Consumption of sugar-sweetened beverages is linked to an increased risk of obesity,a new research has found.
Researchers from the Harvard School of Public Health have found that greater intake of sugary beverages may result in greater genetic susceptibility to high body mass index (BMI).
The study was based on data from three large cohorts,1,21,700 women in the Nurses’ Health Study,51,529 men in the Health Professionals Follow-up Study and 25,000 in the Women’s Genome Health Study.
All of the participants had completed food-frequency questionnaires detailing their food and drink consumption over time.
The researchers analysed data from 6,934 women from NHS,4,423 men from HPFS,and 21,740 women from WGHS who were of European ancestry and for whom genotype data based on genome-wide association studies were available.
Participants were divided into four groups according to how many sugary drinks they consumed: less than one serving of SSB per month,between 1-4 servings per month,between 2-6 servings per week,and one or more servings per day.
To represent the overall genetic predisposition,a genetic predisposition score was calculated on the basis of the 32 single-nucleotide polymorphisms known to be associated with BMI (weight in kilogrammes divided by the square of the height
The results showed that the genetic effects on BMI and obesity risk among those who drank one or more sugar-sweetened beverages (SSBs) per day were about twice as large as those who consumed less than one serving per month.

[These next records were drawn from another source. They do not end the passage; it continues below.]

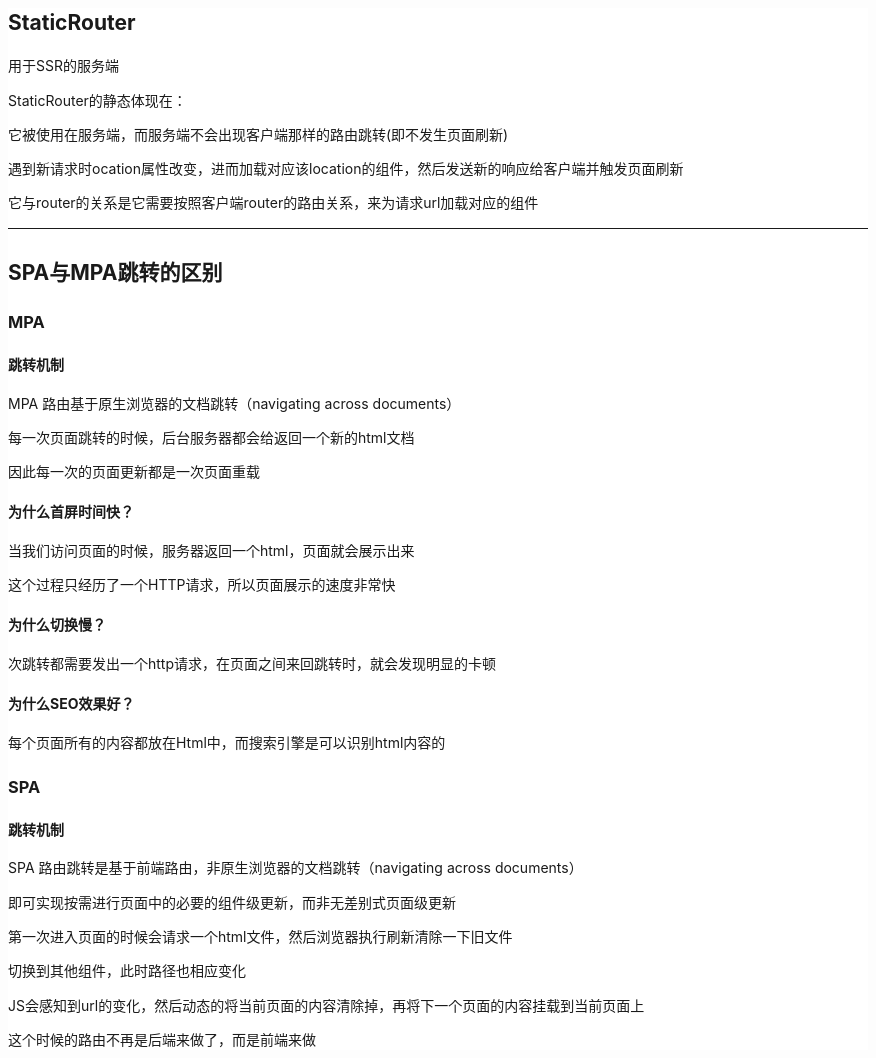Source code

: ## StaticRouter

用于SSR的服务端

StaticRouter的静态体现在：
 
它被使用在服务端，而服务端不会出现客户端那样的路由跳转(即不发生页面刷新)

遇到新请求时ocation属性改变，进而加载对应该location的组件，然后发送新的响应给客户端并触发页面刷新

它与router的关系是它需要按照客户端router的路由关系，来为请求url加载对应的组件

---

<span id="jump11"></span>

## SPA与MPA跳转的区别

### MPA

#### 跳转机制

MPA 路由基于原生浏览器的文档跳转（navigating across documents）

每一次页面跳转的时候，后台服务器都会给返回一个新的html文档

因此每一次的页面更新都是一次页面重载

#### 为什么首屏时间快？

当我们访问页面的时候，服务器返回一个html，页面就会展示出来

这个过程只经历了一个HTTP请求，所以页面展示的速度非常快

#### 为什么切换慢？

次跳转都需要发出一个http请求，在页面之间来回跳转时，就会发现明显的卡顿

#### 为什么SEO效果好？

每个页面所有的内容都放在Html中，而搜索引擎是可以识别html内容的

### SPA

#### 跳转机制

SPA 路由跳转是基于前端路由，非原生浏览器的文档跳转（navigating across documents）

即可实现按需进行页面中的必要的组件级更新，而非无差别式页面级更新

第一次进入页面的时候会请求一个html文件，然后浏览器执行刷新清除一下旧文件

切换到其他组件，此时路径也相应变化

JS会感知到url的变化，然后动态的将当前页面的内容清除掉，再将下一个页面的内容挂载到当前页面上

这个时候的路由不再是后端来做了，而是前端来做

In addition,individuals with greater genetic predisposition to obesity appear to be more susceptible to harmful effects of SSBs on BMI.
“Our study for the first time provides reproducible evidence from three prospective cohorts to show genetic and dietary factors – sugar-sweetened beverages – may mutually influence their effects on body weight and obesity risk,” said Lu Qi,assistant professor in the Department of Nutrition at HSPH and senior author of the study.
The study was published in the New England Journal of Medicine.